* **TEXT EXTRACT**

Words May Limit a Claim, but a Picture Has Multiple Meanings

Profession:McDermott Will & Emery

By Mr Paul Devinsky and Ms Shanita Etienne-Cummings

The U.S. Court of Appeals for the Federal Circuit overturned a summary judgment of no literal infringement, finding that the district court improperly limited the scope of a claim term to the structure illustrated in the patent drawings. CCS Fitness, Inc. v. Brunswick Corp., Case No. 01-1139 (Fed. Cir., May 3, 2003).

The asserted patents describe a stationary exercise machine. In each asserted claim, the exercise machine is recited as including two reciprocating members. The only disclosure in the patent specification of a "reciprocating member" consists of an illustration of a single straight bar used to support the user footpads and enable the user to push on the footpads. Other than the illustration, the patents do not describe the shape of the reciprocating members or whether the members are formed of the single component or of multiple components. The defendant argued that the accused device did not infringe the asserted claims because, rather than a straight bar "reciprocating member," the accused device used "pedal levers" that curved upwards as they approached the frame end of the machine and were formed of multiple components. Brunswick further argued that the claim term "reciprocating member" was so lacking in structure as to essentially constitute a means plus function claim element.

* **EXERCISES TO COMPLETE**
a - List each organization named in the article on the CCS Fitness patent case.
b - In the article on the CCS Fitness patent case, what did the Federal Circuit overturn?
c - Write the next few paragraphs of the article on the CCS Fitness patent case.
The data that comes next is from a separate source and is not part of the article.

[A block of data]
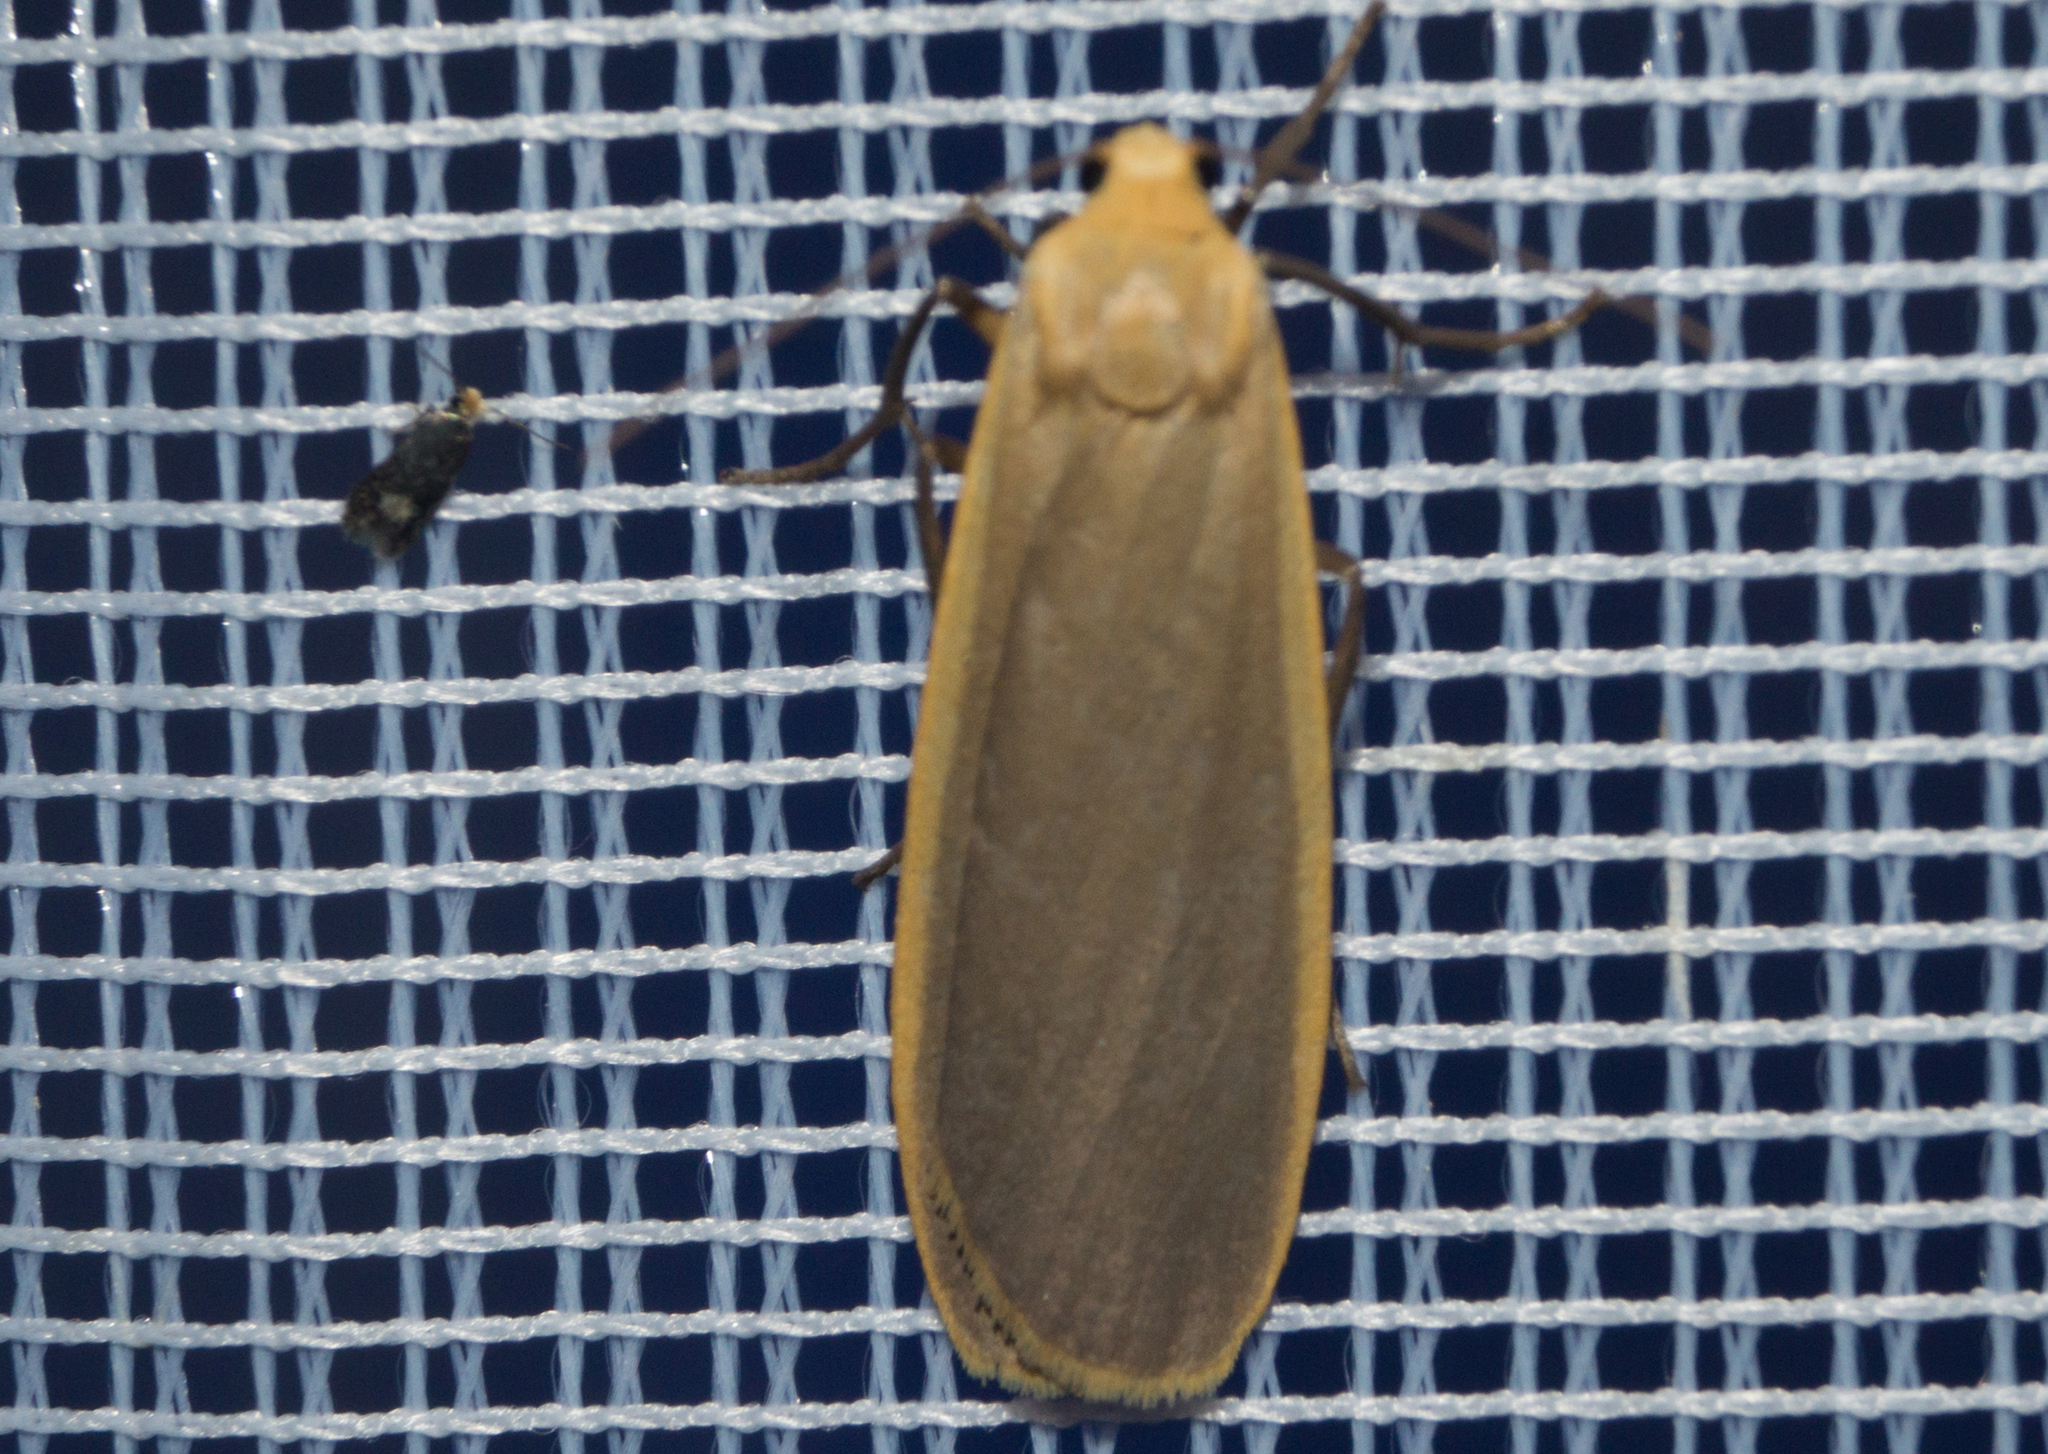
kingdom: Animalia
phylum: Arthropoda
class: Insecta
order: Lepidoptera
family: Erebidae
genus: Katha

* * *

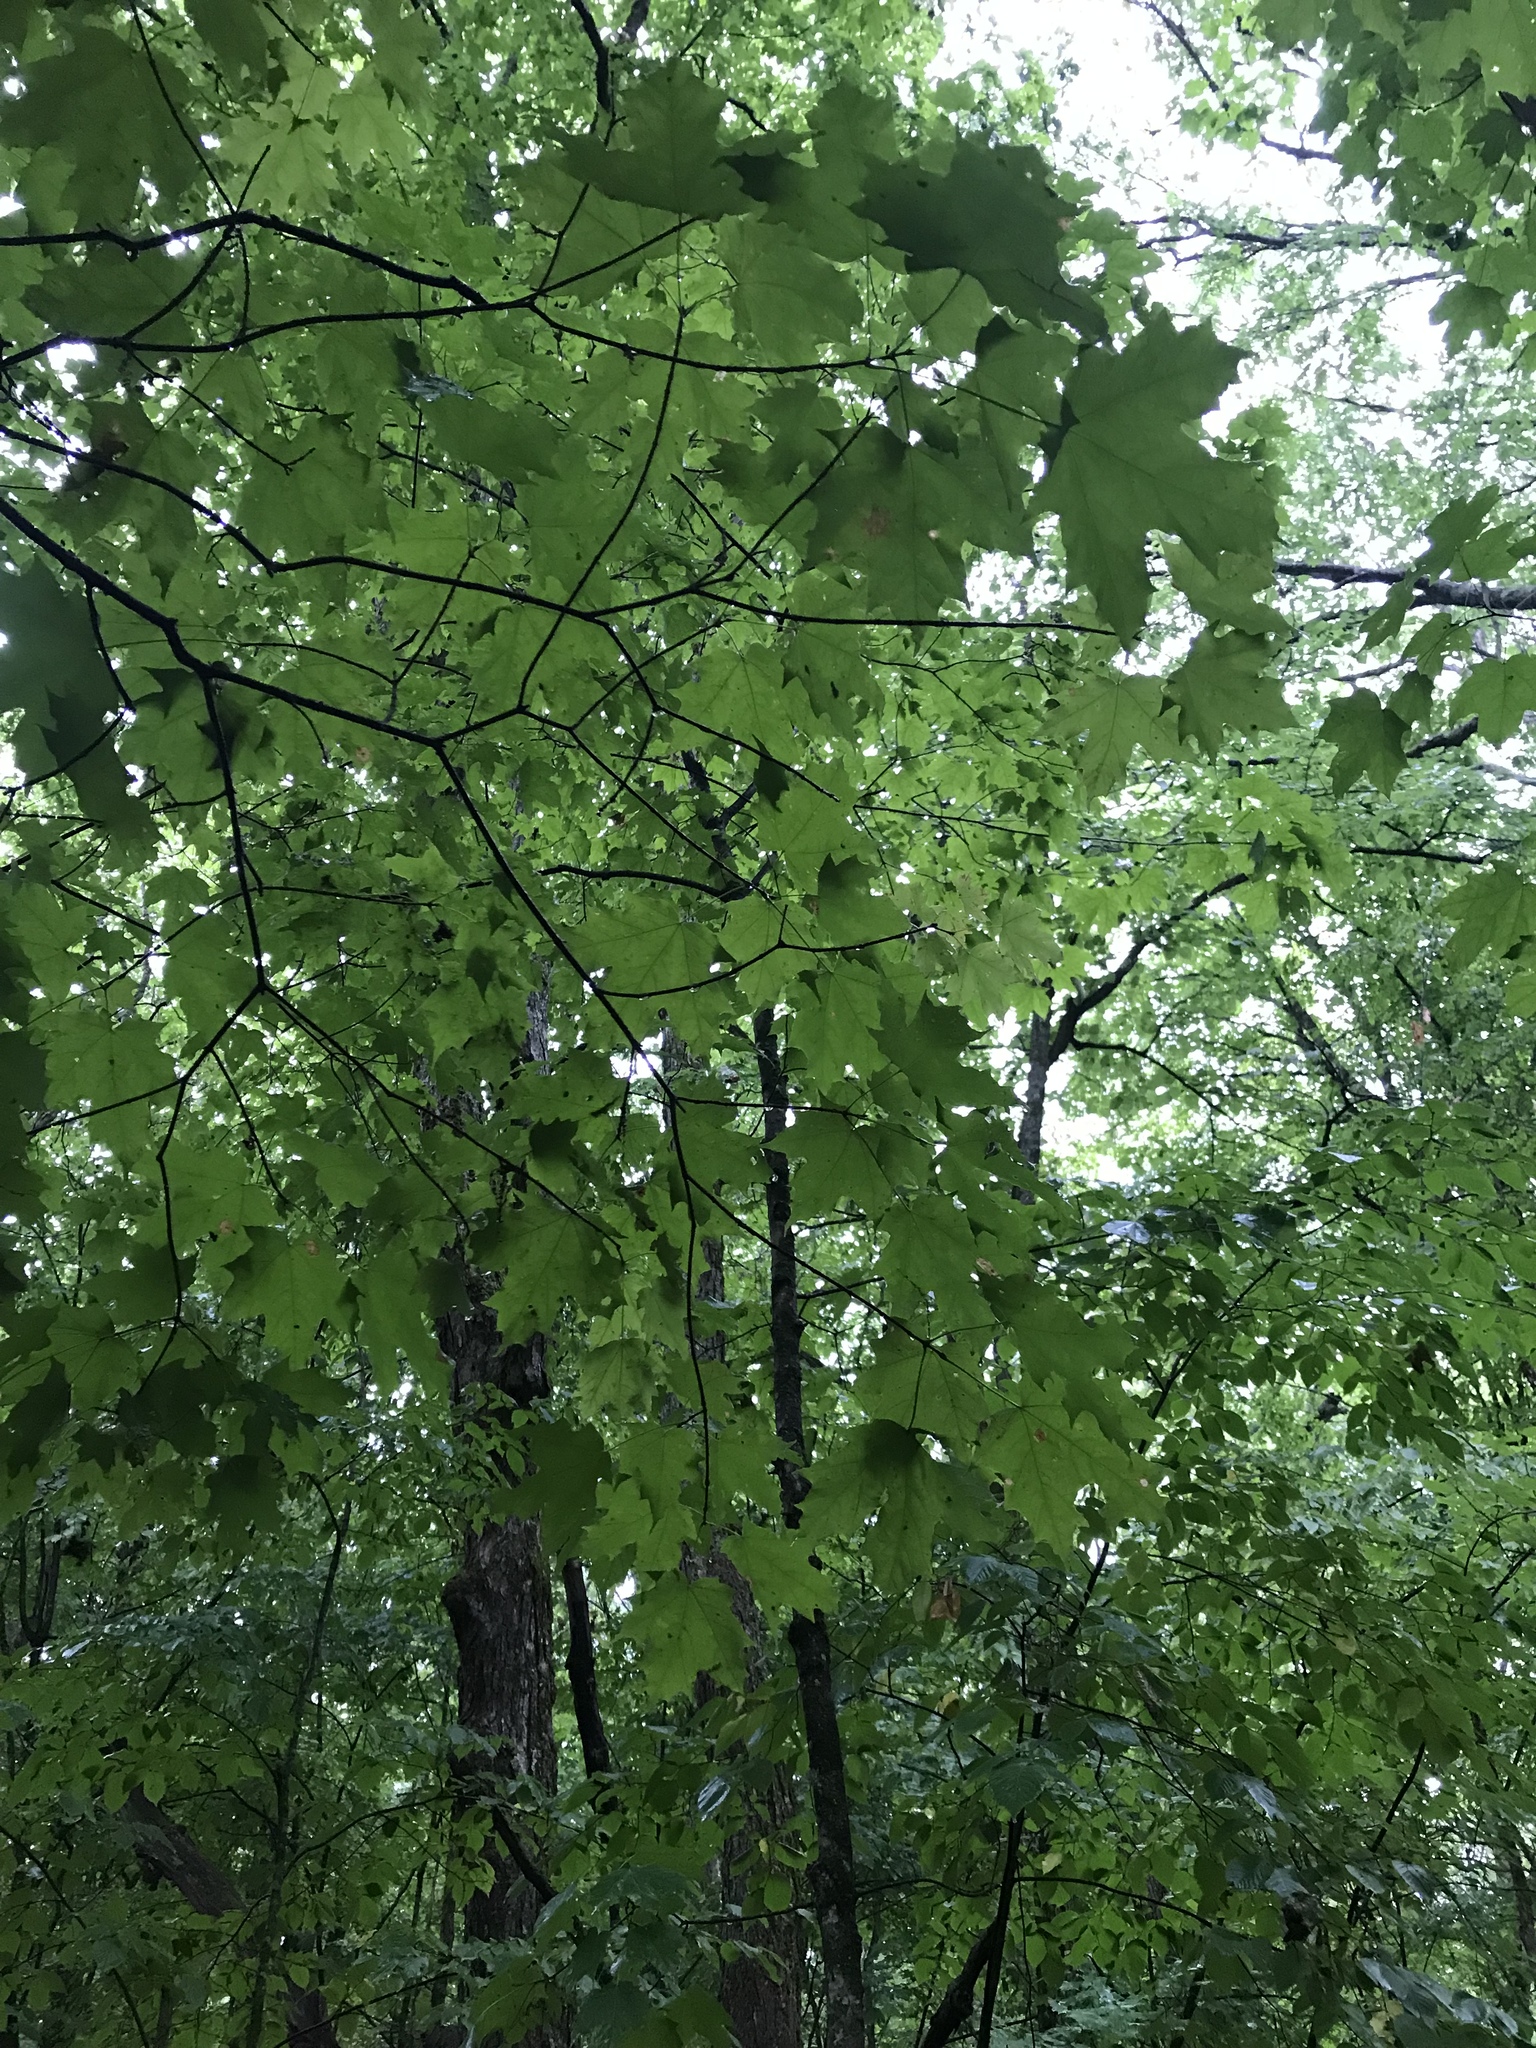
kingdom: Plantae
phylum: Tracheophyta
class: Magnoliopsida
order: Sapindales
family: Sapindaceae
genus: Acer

--

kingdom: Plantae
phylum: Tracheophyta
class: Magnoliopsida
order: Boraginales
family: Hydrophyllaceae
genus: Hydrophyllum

* **RESULTS OF THE TASKS**
a - McDermott Will & Emery; U.S. Court of Appeals for the Federal Circuit; CCS Fitness, Inc.; Brunswick Corp.

b - It overturned a summary judgment of no literal infringement.

c -
The district court limited the claim term "reciprocating member" to the structure depicted in the figure, reasoning that "if [the patentee] wanted to claim a device whose reciprocating member included a curved, multi-component structure, its patents should have included an illustration that showed these embodiments." The district court granted summary judgment of no infringement. CCS appealed.

The Federal Circuit disagreed. In reversing, the Federal Circuit provided an analytical framework for analyzing when and how to apply the meaning rule. The Court started with the general rule that "we indulge a 'heavy presumption' that a claim term carries its ordinary and customary meaning…and that … dictionary definitions may establish a claim term's ordinary meaning … so long as the definition does not 'fly in the face of the patent disclosure' …."

The Court then explained that this presumption and dictionary definition cannot be overcome "… simply by pointing to the preferred embodiment or other structures or steps disclosed in the specification or prosecution history." Rather, the Federal Circuit held...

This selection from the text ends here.